Ferguson is similarly unimpressed with much of the research critical of spanking. “It’s crazy to see a scientific field come apart at the seams because it’s promoting something they see as a public health issue, even though there isn’t anything there to suggest it’s a public health issue,” he says.

Noting that he’s not an “advocate” for spanking, Ferguson adds that, “if everyone gave up spanking tomorrow, I’d be fine with that.

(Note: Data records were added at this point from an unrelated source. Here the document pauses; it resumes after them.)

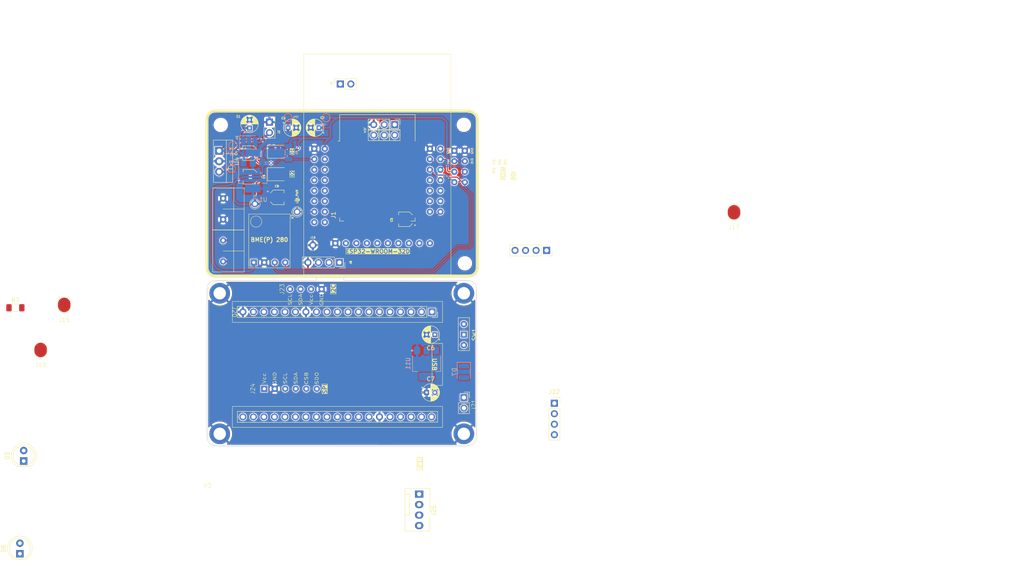
<source format=kicad_pcb>
(kicad_pcb
	(version 20240108)
	(generator "pcbnew")
	(generator_version "8.0")
	(general
		(thickness 1.6)
		(legacy_teardrops no)
	)
	(paper "A4")
	(layers
		(0 "F.Cu" signal)
		(31 "B.Cu" signal)
		(32 "B.Adhes" user "B.Adhesive")
		(33 "F.Adhes" user "F.Adhesive")
		(34 "B.Paste" user)
		(35 "F.Paste" user)
		(36 "B.SilkS" user "B.Silkscreen")
		(37 "F.SilkS" user "F.Silkscreen")
		(38 "B.Mask" user)
		(39 "F.Mask" user)
		(40 "Dwgs.User" user "User.Drawings")
		(41 "Cmts.User" user "User.Comments")
		(42 "Eco1.User" user "User.Eco1")
		(43 "Eco2.User" user "User.Eco2")
		(44 "Edge.Cuts" user)
		(45 "Margin" user)
		(46 "B.CrtYd" user "B.Courtyard")
		(47 "F.CrtYd" user "F.Courtyard")
		(48 "B.Fab" user)
		(49 "F.Fab" user)
		(50 "User.1" user)
		(51 "User.2" user)
		(52 "User.3" user)
		(53 "User.4" user)
		(54 "User.5" user)
		(55 "User.6" user)
		(56 "User.7" user)
		(57 "User.8" user)
		(58 "User.9" user)
	)
	(setup
		(pad_to_mask_clearance 0)
		(allow_soldermask_bridges_in_footprints no)
		(aux_axis_origin 80 80)
		(grid_origin 109 59.25)
		(pcbplotparams
			(layerselection 0x00010fc_ffffffff)
			(plot_on_all_layers_selection 0x0000000_00000000)
			(disableapertmacros no)
			(usegerberextensions no)
			(usegerberattributes yes)
			(usegerberadvancedattributes yes)
			(creategerberjobfile yes)
			(dashed_line_dash_ratio 12.000000)
			(dashed_line_gap_ratio 3.000000)
			(svgprecision 4)
			(plotframeref no)
			(viasonmask no)
			(mode 1)
			(useauxorigin no)
			(hpglpennumber 1)
			(hpglpenspeed 20)
			(hpglpendiameter 15.000000)
			(pdf_front_fp_property_popups yes)
			(pdf_back_fp_property_popups yes)
			(dxfpolygonmode yes)
			(dxfimperialunits yes)
			(dxfusepcbnewfont yes)
			(psnegative no)
			(psa4output no)
			(plotreference yes)
			(plotvalue yes)
			(plotfptext yes)
			(plotinvisibletext no)
			(sketchpadsonfab no)
			(subtractmaskfromsilk no)
			(outputformat 1)
			(mirror no)
			(drillshape 0)
			(scaleselection 1)
			(outputdirectory "production/")
		)
	)
	(net 0 "")
	(net 1 "GND")
	(net 2 "+3V3")
	(net 3 "+5V")
	(net 4 "/RXD")
	(net 5 "/TXD")
	(net 6 "/SDA")
	(net 7 "/GPIO_33")
	(net 8 "/SCL")
	(net 9 "/OUT3")
	(net 10 "/EN")
	(net 11 "/SOURCE2")
	(net 12 "/SOURCE1")
	(net 13 "/SOURCE3")
	(net 14 "/VDC")
	(net 15 "/DAC1")
	(net 16 "/DAC2")
	(net 17 "/GPIO39")
	(net 18 "/GPIO19")
	(net 19 "/GPIO17")
	(net 20 "/GPIO5")
	(net 21 "/GPIO18")
	(net 22 "/SD_DATA0")
	(net 23 "/ADC2_CH3")
	(net 24 "/SD_DATA3")
	(net 25 "/SD_CMD")
	(net 26 "/SD_CLK")
	(net 27 "/SD_DATA2")
	(net 28 "/SD_DATA1")
	(net 29 "/ADC2_CH0")
	(net 30 "/GPIO23")
	(net 31 "/GPIO36")
	(net 32 "/ADC2_CH2")
	(net 33 "/BOOT")
	(net 34 "/GPIO13")
	(net 35 "/SOURCE4")
	(net 36 "/SOURCE5")
	(net 37 "/SIPO_DATA")
	(net 38 "/SIPO_CLK")
	(net 39 "/SIPO_LATCH")
	(net 40 "/GPIO14")
	(net 41 "/OUT1")
	(net 42 "/VIN")
	(net 43 "Net-(D5-Pad1)")
	(net 44 "Net-(J15-Pin_1)")
	(net 45 "Net-(J19-Pin_1)")
	(net 46 "/OUT2")
	(net 47 "unconnected-(J20-2-Pad5)")
	(net 48 "unconnected-(J20-VP-Pad23)")
	(net 49 "unconnected-(J20-D1-Pad3)")
	(net 50 "unconnected-(J20-14-Pad31)")
	(net 51 "unconnected-(J20-25-Pad28)")
	(net 52 "unconnected-(J20-27-Pad30)")
	(net 53 "unconnected-(J20-4-Pad7)")
	(net 54 "unconnected-(J20-16-Pad8)")
	(net 55 "unconnected-(J20-VN-Pad22)")
	(net 56 "unconnected-(J20-32-Pad26)")
	(net 57 "unconnected-(J20-D0-Pad2)")
	(net 58 "/ESP32-WROOM-32U Node/VIN")
	(net 59 "unconnected-(J20-EN-Pad21)")
	(net 60 "unconnected-(J20-15-Pad4)")
	(net 61 "unconnected-(J20-CLK-Pad1)")
	(net 62 "unconnected-(J20-CMD-Pad37)")
	(net 63 "/ESP32-WROOM-32U Node/VDC")
	(net 64 "unconnected-(J20-12-Pad32)")
	(net 65 "unconnected-(J20-35-Pad25)")
	(net 66 "unconnected-(J20-26-Pad29)")
	(net 67 "unconnected-(J20-0-Pad6)")
	(net 68 "unconnected-(J20-33-Pad27)")
	(net 69 "unconnected-(J20-D3-Pad36)")
	(net 70 "unconnected-(J20-17-Pad9)")
	(net 71 "unconnected-(J20-D2-Pad35)")
	(net 72 "unconnected-(J20-13-Pad34)")
	(net 73 "unconnected-(J20-34-Pad24)")
	(net 74 "/ESP32-WROOM-32U Node/SPI-SDO")
	(net 75 "/ESP32-WROOM-32U Node/TX")
	(net 76 "Net-(J21-Pin_1)")
	(net 77 "/ESP32-WROOM-32U Node/SDA-2")
	(net 78 "/ESP32-WROOM-32U Node/SPI-CSB")
	(net 79 "/ESP32-WROOM-32U Node/SPI-SCL")
	(net 80 "/ESP32-WROOM-32U Node/SCL-2")
	(net 81 "/ESP32-WROOM-32U Node/RX")
	(net 82 "Net-(D7-A)")
	(net 83 "/ESP32-WROOM-32U Node/SPI-SDA")
	(net 84 "unconnected-(J22-12VDC-Pad1)")
	(net 85 "/ESP32-WROOM-32U Node/12V")
	(net 86 "unconnected-(J25-Pin_4-Pad4)")
	(net 87 "unconnected-(J25-Pin_3-Pad3)")
	(net 88 "unconnected-(SW1-A-Pad2)")
	(footprint "Capacitor_THT:CP_Radial_D4.0mm_P2.00mm" (layer "F.Cu") (at 107 44.2 180))
	(footprint "LED_SMD:LED_1210_3225Metric_Pad1.42x2.65mm_HandSolder" (layer "F.Cu") (at 97 55.45))
	(footprint "Alexander Footprint Library:Board_65-40" (layer "F.Cu") (at 80 131.25))
	(footprint "Capacitor_SMD:CP_Elec_3x5.3" (layer "F.Cu") (at 90.3 50.35 180))
	(footprint "Resistor_SMD:R_1206_3216Metric_Pad1.30x1.75mm_HandSolder" (layer "F.Cu") (at 33.612 87.7585))
	(footprint "LED_THT:LED_D5.0mm" (layer "F.Cu") (at 34.7 147.25 90))
	(footprint "Connector_PinSocket_2.54mm:PinSocket_1x04_P2.54mm_Vertical" (layer "F.Cu") (at 163.88 110.85))
	(footprint "Alexander Footprint Library:Pad_1x01_P2.54_SMD" (layer "F.Cu") (at 39.712 102.098))
	(footprint "Alexanddr Footprints Library:ESP32-WROOM-Adapter-Socket-2" (layer "F.Cu") (at 121.1 56.9025))
	(footprint "Alexander Footprint Library:Pad_1x01_P2.54_SMD" (layer "F.Cu") (at 45.412 91.198))
	(footprint "MountingHole:MountingHole_3mm" (layer "F.Cu") (at 142 43.5))
	(footprint "MountingHole:MountingHole_3mm" (layer "F.Cu") (at 83.25 43.53))
	(footprint "Alexander Footprints Library:Conn_Terminal_5mm" (layer "F.Cu") (at 83.82 53.69))
	(footprint "Alexander Footprint Library:Pad_1x01_P2.54_SMD" (layer "F.Cu") (at 207.3 68.7895))
	(footprint "Capacitor_THT:CP_Radial_D4.0mm_P2.00mm" (layer "F.Cu") (at 133 108.25))
	(footprint "Connector:FanPinHeader_1x04_P2.54mm_Vertical" (layer "F.Cu") (at 131.2 132.83 -90))
	(footprint "Capacitor_SMD:CP_Elec_3x5.3" (layer "F.Cu") (at 90.4 56.05 180))
	(footprint "Alexander Footprint Library:PinSocket_1x01_P2.54" (layer "F.Cu") (at 91.5 65.19))
	(footprint "Alexander Footprint Library:Conn_SPI" (layer "F.Cu") (at 88.68 107.35 90))
	(footprint "Connector_PinSocket_2.54mm:PinSocket_1x02_P2.54mm_Vertical" (layer "F.Cu") (at 95.025 42.85))
	(footprint "Connector_PinSocket_2.54mm:PinSocket_1x04_P2.54mm_Vertical" (layer "F.Cu") (at 111.94 76.8 -90))
	(footprint "Connector_PinSocket_2.54mm:PinSocket_1x04_P2.54mm_Vertical" (layer "F.Cu") (at 162 73.875 -90))
	(footprint "Capacitor_SMD:CP_Elec_3x5.3" (layer "F.Cu") (at 128 66.35 180))
	(footprint "Alexander Footprint Library:PinSocket_1x02_P2.54" (layer "F.Cu") (at 140.815 114.5925))
	(footprint "Capacitor_THT:CP_Radial_D4.0mm_P2.00mm" (layer "F.Cu") (at 99.5 44.2))
	(footprint "Alexander Footprint Library:Conn_ESP32_WROOM-DevKit-38pins"
		(layer "F.Cu")
		(uuid "a3060d3d-1fab-4a04-8ec6-95b1562c5bb4")
		(at 86.06 88.75 -90)
		(descr "ESP32 DevBoard 38 pins")
		(tags "ESP32 DevBoard 38")
		(property "Reference" "J20"
			(at 0 -0.5 -90)
			(unlocked yes)
			(layer "F.SilkS")
			(uuid "6d5979d4-a17c-4749-96e0-813117105e2a")
			(effects
				(font
					(size 1 1)
					(thickness 0.1)
				)
			)
		)
		(property "Value" "~"
			(at 0 1 -90)
			(unlocked yes)
			(layer "F.Fab")
			(uuid "b727d249-4db2-4fe8-8128-b16db53b3709")
			(effects
				(font
					(size 1 1)
					(thickness 0.15)
				)
			)
		)
		(property "Footprint" "Alexander Footprint Library:Conn_ESP32_WROOM-DevKit-38pins"
			(at 0 0 -90)
			(unlocked yes)
			(layer "F.Fab")
			(hide yes)
			(uuid "d1636e08-f912-410c-8635-0259c7cc57ee")
			(effects
				(font
					(size 1 1)
					(thickness 0.15)
				)
			)
		)
		(property "Datasheet" ""
			(at 0 0 -90)
			(unlocked yes)
			(layer "F.Fab")
			(hide yes)
			(uuid "35b99129-c403-4a67-b0f0-0db0f2671b78")
			(effects
				(font
					(size 1 1)
					(thickness 0.15)
				)
			)
		)
		(property "Description" "Connector ESP32 WROOM 32D Module 38pins anthena"
			(at 0 0 -90)
			(unlocked yes)
			(layer "F.Fab")
			(hide yes)
			(uuid "a96ea922-ad74-4476-8be2-8acc06669f88")
			(effects
				(font
					(size 1 1)
					(thickness 0.15)
				)
			)
		)
		(path "/dab1a116-6bbe-49e5-a398-9f75bdcbe4bf/2ce42a64-84ec-4e25-b44d-1d678238b302")
		(sheetname "ESP32-WROOM-32U Node")
		(sheetfile "node-esp32-wroom-32u.kicad_sch")
		(attr through_hole)
		(fp_line
			(start -1.33 -1.21)
			(end 1.33 -1.21)
			(stroke
				(width 0.12)
				(type solid)
			)
			(layer "F.SilkS")
			(uuid "d6995972-71b0-4e90-a228-cfb1f9140725")
		)
		(fp_line
			(start 24.07 -1.21)
			(end 26.73 -1.21)
			(stroke
				(width 0.12)
				(type solid)
			)
			(layer "F.SilkS")
			(uuid "3c4b3a44-0984-4fc2-b268-381604619527")
		)
		(fp_line
			(start -1.33 -46.99)
			(end -1.33 -1.21)
			(stroke
				(width 0.12)
				(type solid)
			)
			(layer "F.SilkS")
			(uuid "69d1dc66-784b-4104-9156-e3a729df63b6")
		)
		(fp_line
			(start -1.33 -46.99)
			(end 1.33 -46.99)
			(stroke
				(width 0.12)
				(type solid)
			)
			(layer "F.SilkS")
			(uuid "db771fcd-1b10-49b1-8adf-32121b2eaad6")
		)
		(fp_line
			(start 1.33 -46.99)
			(end 1.33 -1.21)
			(stroke
				(width 0.12)
				(type solid)
			)
			(layer "F.SilkS")
			(uuid "ecf813ba-78c8-408d-8f6e-d77306175332")
		)
		(fp_line
			(start 0 -49.59)
			(end 1.33 -49.59)
			(stroke
				(width 0.12)
				(type solid)
			)
			(layer "F.SilkS")
			(uuid "61
... [726312 chars truncated]
</source>
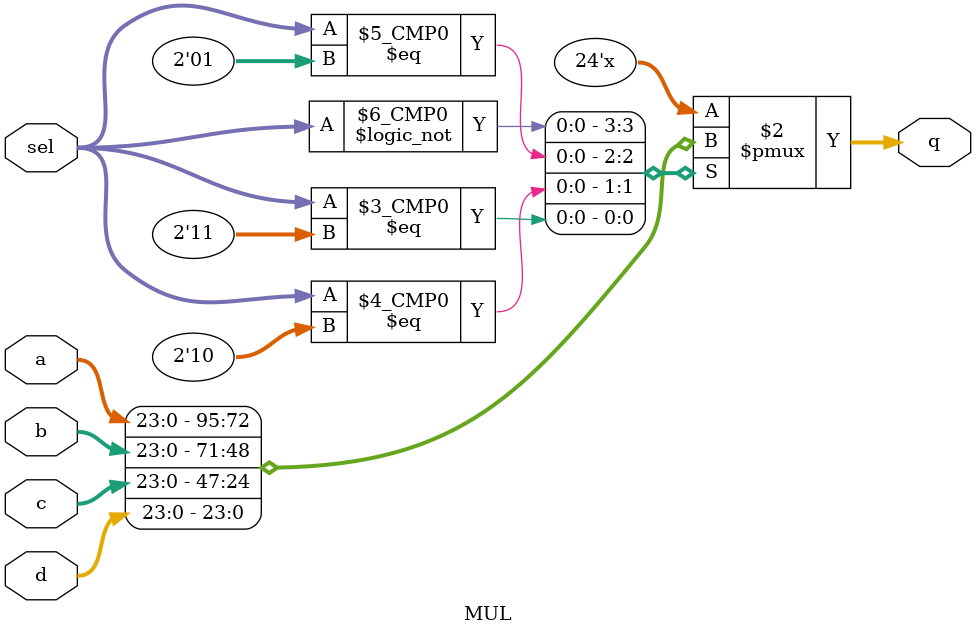
<source format=v>
module MUL (sel, a, b, c, d, q);
	// ==============in out dec=============//
	input [1:0]sel;
	input [23:0]a;		// 24 bits for inputs and output
	input [23:0]b;
	input [23:0]c;
	input [23:0]d;
	
	output reg [23:0]q;
	
	always @ (sel) begin  
      case (sel)  
         2'b00 : q <= a;  
         2'b01 : q <= b;  
         2'b10 : q <= c;  
         2'b11 : q <= d;  
      endcase  
   end  
endmodule

</source>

What I’m interested in is how scholars, and certainly advocates, cherry pick or show citation bias in their research or who represent research in a distorted way to reach an advocacy goal, such as banning spanking.” In general, Ferguson says, everyone should stop worrying so much. “As long as you don’t abuse your kids, and let them know that you love them, appreciate them and accept them, everything is probably going to be OK,” he says. “There are probably bigger issues, and spanking is not the huge public health threat I think some have made it out to be.”

Markham nonetheless maintains that spanking is ineffective. “Once you’re punitive, kids stop thinking you’re on their side,” she says. “They want to feel that you’re their backup and here to help them.”